Your harness is not just a tool — it’s configurable infrastructure. Most builders use Claude Code like a chat window. Agent architects configure it.

Config LayerWhat It ControlsFile / Location
CLAUDE.mdProject-specific instructions, conventions, knowledgeProject root: CLAUDE.md
SettingsPermissions, allowed commands, model preferences~/.claude/settings.json
HooksAutomated actions triggered by events (before commit, after tool use, etc.)Settings file
MemoryPersistent facts across conversations~/.claude/projects/[project]/memory/

This is the most powerful configuration tool for vibe coders. It’s a Markdown file in your project root that Claude Code reads every session. Whatever you write here, the AI follows — without you repeating it in every prompt.

Five core uses:

  1. Project architecture overview — “This is a Next.js app with a Supabase backend. The API lives in /api/, the UI components in /components/.”

  2. Coding conventions — “Use TypeScript, never plain JavaScript. All functions must have explicit return types.”

  3. Behavioral rules — “Never refactor code outside the current task scope. Never add features that weren’t explicitly requested.”

  4. Team knowledge — “The auth system uses JWT tokens stored in httpOnly cookies. The session expires after 24 hours.”

  5. Anti-patterns — “Do not use the legacyApi module — it’s deprecated and will be removed. Use newApi instead.”

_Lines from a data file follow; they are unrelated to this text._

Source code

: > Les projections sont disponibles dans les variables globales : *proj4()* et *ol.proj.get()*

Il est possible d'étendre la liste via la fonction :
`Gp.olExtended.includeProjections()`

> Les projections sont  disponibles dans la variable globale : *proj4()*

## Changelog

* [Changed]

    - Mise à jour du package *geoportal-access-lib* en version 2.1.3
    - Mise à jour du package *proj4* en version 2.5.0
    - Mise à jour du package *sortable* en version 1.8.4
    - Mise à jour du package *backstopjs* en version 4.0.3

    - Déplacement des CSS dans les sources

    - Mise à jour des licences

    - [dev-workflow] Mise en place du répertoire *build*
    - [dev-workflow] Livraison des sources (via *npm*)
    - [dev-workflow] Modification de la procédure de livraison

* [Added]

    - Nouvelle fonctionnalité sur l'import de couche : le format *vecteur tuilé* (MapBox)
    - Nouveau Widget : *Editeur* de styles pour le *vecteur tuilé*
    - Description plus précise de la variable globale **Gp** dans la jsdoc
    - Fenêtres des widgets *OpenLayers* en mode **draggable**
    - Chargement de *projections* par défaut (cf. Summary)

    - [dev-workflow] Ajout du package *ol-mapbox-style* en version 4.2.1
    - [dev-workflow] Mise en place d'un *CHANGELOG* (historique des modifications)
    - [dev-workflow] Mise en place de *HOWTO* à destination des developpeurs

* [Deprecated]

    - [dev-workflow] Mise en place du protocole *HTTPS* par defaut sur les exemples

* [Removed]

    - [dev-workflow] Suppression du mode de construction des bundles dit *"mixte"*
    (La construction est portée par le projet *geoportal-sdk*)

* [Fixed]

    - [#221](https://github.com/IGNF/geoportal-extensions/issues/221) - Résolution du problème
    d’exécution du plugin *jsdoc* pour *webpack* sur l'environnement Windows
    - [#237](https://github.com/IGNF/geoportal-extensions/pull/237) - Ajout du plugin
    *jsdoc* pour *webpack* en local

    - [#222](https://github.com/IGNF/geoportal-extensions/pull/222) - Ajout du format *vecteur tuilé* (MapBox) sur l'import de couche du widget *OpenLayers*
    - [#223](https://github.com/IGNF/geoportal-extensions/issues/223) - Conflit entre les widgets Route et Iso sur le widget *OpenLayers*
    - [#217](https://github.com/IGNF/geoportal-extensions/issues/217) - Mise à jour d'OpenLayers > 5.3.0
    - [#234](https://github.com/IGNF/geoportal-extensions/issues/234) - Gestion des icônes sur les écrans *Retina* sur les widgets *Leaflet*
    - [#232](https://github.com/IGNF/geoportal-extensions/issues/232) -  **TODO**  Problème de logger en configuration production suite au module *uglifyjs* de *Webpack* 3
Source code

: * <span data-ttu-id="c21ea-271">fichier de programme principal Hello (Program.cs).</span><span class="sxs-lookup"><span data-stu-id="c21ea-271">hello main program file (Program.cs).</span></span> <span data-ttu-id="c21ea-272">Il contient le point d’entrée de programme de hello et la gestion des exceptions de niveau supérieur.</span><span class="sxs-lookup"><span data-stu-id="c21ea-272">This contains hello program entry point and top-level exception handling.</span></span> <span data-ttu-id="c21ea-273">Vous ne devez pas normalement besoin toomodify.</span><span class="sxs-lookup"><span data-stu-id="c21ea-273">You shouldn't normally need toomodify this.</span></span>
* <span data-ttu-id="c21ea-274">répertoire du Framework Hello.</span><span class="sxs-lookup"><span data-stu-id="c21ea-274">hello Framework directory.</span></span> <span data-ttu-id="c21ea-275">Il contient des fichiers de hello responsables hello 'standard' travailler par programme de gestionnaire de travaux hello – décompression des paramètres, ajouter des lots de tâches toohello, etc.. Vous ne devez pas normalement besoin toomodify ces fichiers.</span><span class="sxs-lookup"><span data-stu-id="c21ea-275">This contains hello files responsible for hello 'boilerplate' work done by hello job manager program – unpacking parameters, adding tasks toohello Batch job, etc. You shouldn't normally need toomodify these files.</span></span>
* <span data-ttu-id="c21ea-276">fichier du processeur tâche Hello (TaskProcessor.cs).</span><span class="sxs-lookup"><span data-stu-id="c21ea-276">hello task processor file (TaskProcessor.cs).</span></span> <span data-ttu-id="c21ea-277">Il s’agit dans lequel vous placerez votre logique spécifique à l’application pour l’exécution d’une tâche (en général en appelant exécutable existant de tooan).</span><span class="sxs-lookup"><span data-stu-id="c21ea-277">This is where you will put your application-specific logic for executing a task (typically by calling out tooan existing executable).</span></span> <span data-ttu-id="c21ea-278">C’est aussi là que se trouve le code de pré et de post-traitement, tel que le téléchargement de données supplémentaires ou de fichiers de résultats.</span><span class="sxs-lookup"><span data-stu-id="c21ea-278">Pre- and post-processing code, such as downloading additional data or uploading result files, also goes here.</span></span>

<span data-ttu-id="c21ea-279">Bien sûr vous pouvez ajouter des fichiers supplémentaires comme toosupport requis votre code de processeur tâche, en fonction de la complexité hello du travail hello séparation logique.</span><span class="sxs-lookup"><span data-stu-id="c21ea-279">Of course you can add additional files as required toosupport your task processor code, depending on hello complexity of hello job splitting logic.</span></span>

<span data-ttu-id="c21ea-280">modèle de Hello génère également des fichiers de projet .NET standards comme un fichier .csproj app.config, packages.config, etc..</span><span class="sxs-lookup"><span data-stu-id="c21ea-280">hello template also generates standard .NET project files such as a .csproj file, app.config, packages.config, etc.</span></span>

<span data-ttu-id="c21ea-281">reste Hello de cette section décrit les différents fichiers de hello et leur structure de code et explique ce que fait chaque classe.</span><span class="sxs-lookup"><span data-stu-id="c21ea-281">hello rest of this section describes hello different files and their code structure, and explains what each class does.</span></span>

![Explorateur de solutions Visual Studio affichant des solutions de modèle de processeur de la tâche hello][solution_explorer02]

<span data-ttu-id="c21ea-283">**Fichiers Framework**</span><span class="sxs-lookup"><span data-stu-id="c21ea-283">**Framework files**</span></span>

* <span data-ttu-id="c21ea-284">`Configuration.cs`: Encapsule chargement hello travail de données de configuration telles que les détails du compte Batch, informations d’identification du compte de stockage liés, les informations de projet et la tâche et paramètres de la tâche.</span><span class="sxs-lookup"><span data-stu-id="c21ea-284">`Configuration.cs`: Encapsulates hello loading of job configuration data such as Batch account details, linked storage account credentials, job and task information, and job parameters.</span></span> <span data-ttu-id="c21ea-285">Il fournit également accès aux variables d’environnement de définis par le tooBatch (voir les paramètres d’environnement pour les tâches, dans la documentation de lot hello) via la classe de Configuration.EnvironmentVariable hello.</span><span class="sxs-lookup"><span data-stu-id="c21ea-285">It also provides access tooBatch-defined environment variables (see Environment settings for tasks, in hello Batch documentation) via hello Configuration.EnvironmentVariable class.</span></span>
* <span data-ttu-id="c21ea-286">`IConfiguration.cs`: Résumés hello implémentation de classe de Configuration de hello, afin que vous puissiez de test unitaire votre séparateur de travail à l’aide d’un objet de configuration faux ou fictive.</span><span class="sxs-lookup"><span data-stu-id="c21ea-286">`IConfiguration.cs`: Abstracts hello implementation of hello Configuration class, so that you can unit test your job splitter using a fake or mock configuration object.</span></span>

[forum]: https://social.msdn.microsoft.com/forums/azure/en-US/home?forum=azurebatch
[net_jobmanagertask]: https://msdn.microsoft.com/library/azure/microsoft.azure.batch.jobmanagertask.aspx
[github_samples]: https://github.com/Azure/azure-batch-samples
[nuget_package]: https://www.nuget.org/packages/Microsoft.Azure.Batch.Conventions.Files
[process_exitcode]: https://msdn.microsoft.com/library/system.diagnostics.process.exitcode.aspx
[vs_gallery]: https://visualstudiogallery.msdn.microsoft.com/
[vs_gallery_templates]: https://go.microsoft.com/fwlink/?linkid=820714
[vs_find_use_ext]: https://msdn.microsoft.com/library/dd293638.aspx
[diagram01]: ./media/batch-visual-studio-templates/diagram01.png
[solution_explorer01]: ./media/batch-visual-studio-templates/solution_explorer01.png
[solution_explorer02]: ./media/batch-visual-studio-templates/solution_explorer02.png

You first encountered CLAUDE.md in Phase 2 as a context tool. Here’s the upgrade: in Phase 2 it was one way to give context. In Phase 3, it becomes the foundation of your agent’s operating rules.

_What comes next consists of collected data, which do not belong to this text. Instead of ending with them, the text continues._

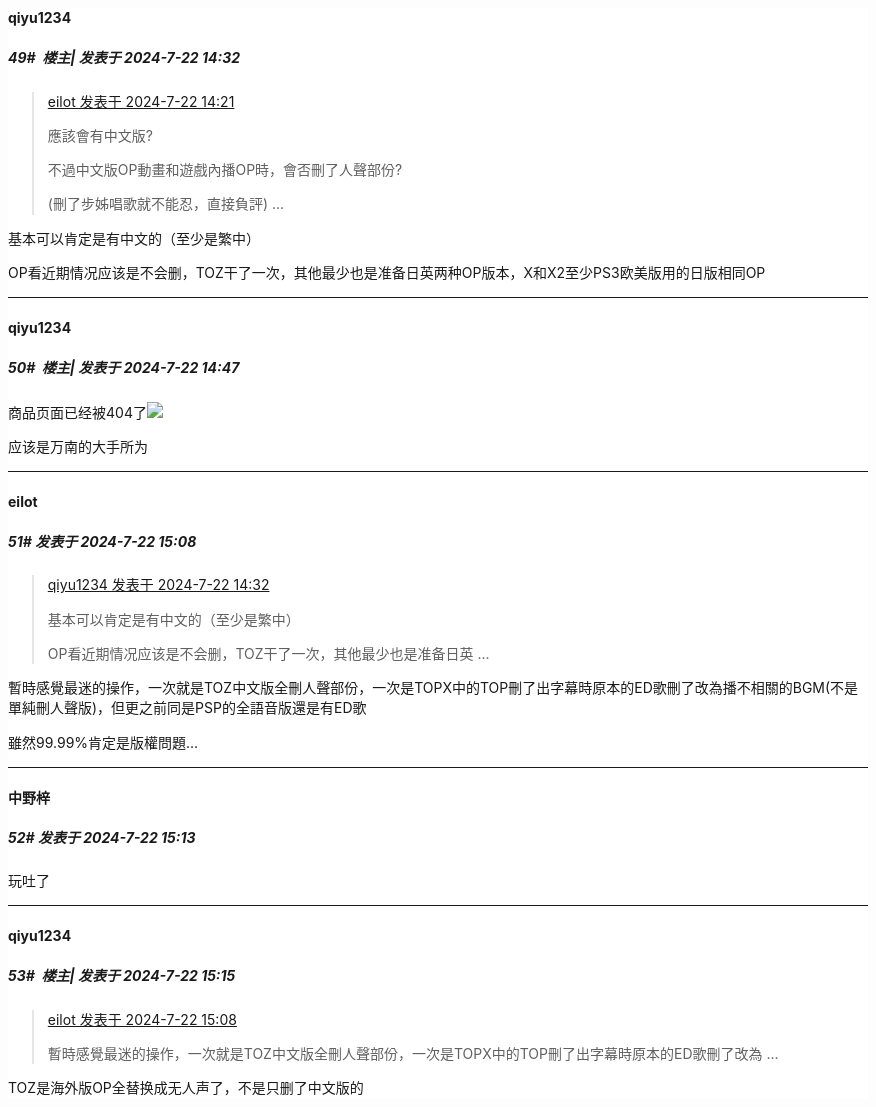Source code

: ####  qiyu1234  
##### 49#         楼主| 发表于 2024-7-22 14:32

<blockquote><a href="httphttps://bbs.saraba1st.com/2b/forum.php?mod=redirect&amp;goto=findpost&amp;pid=65664035&amp;ptid=2192214" target="_blank">eilot 发表于 2024-7-22 14:21</a>

應該會有中文版?

不過中文版OP動畫和遊戲內播OP時，會否刪了人聲部份?

(刪了步姊唱歌就不能忍，直接負評) ...</blockquote>
基本可以肯定是有中文的（至少是繁中）

OP看近期情况应该是不会删，TOZ干了一次，其他最少也是准备日英两种OP版本，X和X2至少PS3欧美版用的日版相同OP

*****

####  qiyu1234  
##### 50#         楼主| 发表于 2024-7-22 14:47

商品页面已经被404了<img src="https://static.saraba1st.com/image/smiley/face2017/067.png" referrerpolicy="no-referrer">

应该是万南的大手所为

*****

####  eilot  
##### 51#       发表于 2024-7-22 15:08

<blockquote><a href="httphttps://bbs.saraba1st.com/2b/forum.php?mod=redirect&amp;goto=findpost&amp;pid=65664135&amp;ptid=2192214" target="_blank">qiyu1234 发表于 2024-7-22 14:32</a>

基本可以肯定是有中文的（至少是繁中）

OP看近期情况应该是不会删，TOZ干了一次，其他最少也是准备日英 ...</blockquote>
暫時感覺最迷的操作，一次就是TOZ中文版全刪人聲部份，一次是TOPX中的TOP刪了出字幕時原本的ED歌刪了改為播不相關的BGM(不是單純刪人聲版)，但更之前同是PSP的全語音版還是有ED歌

雖然99.99%肯定是版權問題...

*****

####  中野梓  
##### 52#       发表于 2024-7-22 15:13

玩吐了       

*****

####  qiyu1234  
##### 53#         楼主| 发表于 2024-7-22 15:15

<blockquote><a href="httphttps://bbs.saraba1st.com/2b/forum.php?mod=redirect&amp;goto=findpost&amp;pid=65664485&amp;ptid=2192214" target="_blank">eilot 发表于 2024-7-22 15:08</a>

暫時感覺最迷的操作，一次就是TOZ中文版全刪人聲部份，一次是TOPX中的TOP刪了出字幕時原本的ED歌刪了改為 ...</blockquote>
TOZ是海外版OP全替换成无人声了，不是只删了中文版的

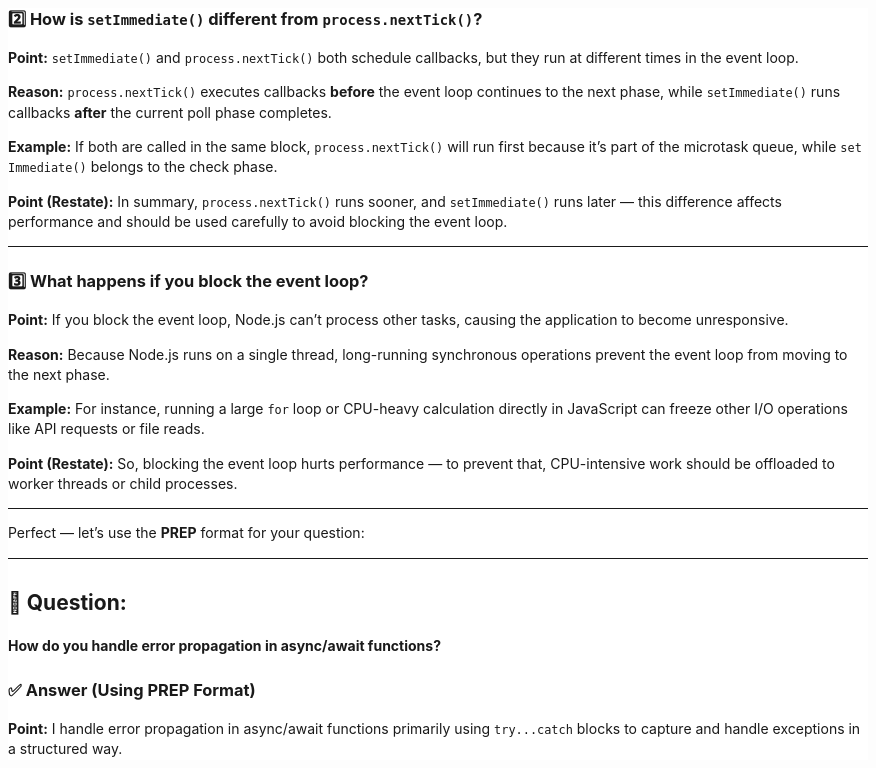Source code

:
### **2️⃣ How is `setImmediate()` different from `process.nextTick()`?**

**Point:**
`setImmediate()` and `process.nextTick()` both schedule callbacks, but they run at different times in the event loop.

**Reason:**
`process.nextTick()` executes callbacks **before** the event loop continues to the next phase, while `setImmediate()` runs callbacks **after** the current poll phase completes.

**Example:**
If both are called in the same block, `process.nextTick()` will run first because it’s part of the microtask queue, while `setImmediate()` belongs to the check phase.

**Point (Restate):**
In summary, `process.nextTick()` runs sooner, and `setImmediate()` runs later — this difference affects performance and should be used carefully to avoid blocking the event loop.

---

### **3️⃣ What happens if you block the event loop?**

**Point:**
If you block the event loop, Node.js can’t process other tasks, causing the application to become unresponsive.

**Reason:**
Because Node.js runs on a single thread, long-running synchronous operations prevent the event loop from moving to the next phase.

**Example:**
For instance, running a large `for` loop or CPU-heavy calculation directly in JavaScript can freeze other I/O operations like API requests or file reads.

**Point (Restate):**
So, blocking the event loop hurts performance — to prevent that, CPU-intensive work should be offloaded to worker threads or child processes.

---
Perfect — let’s use the **PREP** format for your question:

---

## 🎯 **Question:**

**How do you handle error propagation in async/await functions?**

### ✅ **Answer (Using PREP Format)**

**Point:**
I handle error propagation in async/await functions primarily using `try...catch` blocks to capture and handle exceptions in a structured way.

A hook is a script that runs automatically when a specific event happens.

Analogy: An alarm system. When the door opens (event), the alarm triggers (hook). You don’t push a button every time — the system reacts automatically.

In Claude Code, hooks fire on specific events:

  • Before or after a tool call
  • Before a file is written
  • At conversation start or end
  • After every AI response

Example uses:

  • Run a linter automatically after every file edit
  • Log every AI action to an external system for review
  • Trigger a backup before any destructive operation
  • Send a notification when a long-running task completes

Hooks are what separate a configured agent from an unconfigured one. They let you attach behavior to events without prompting for it every time.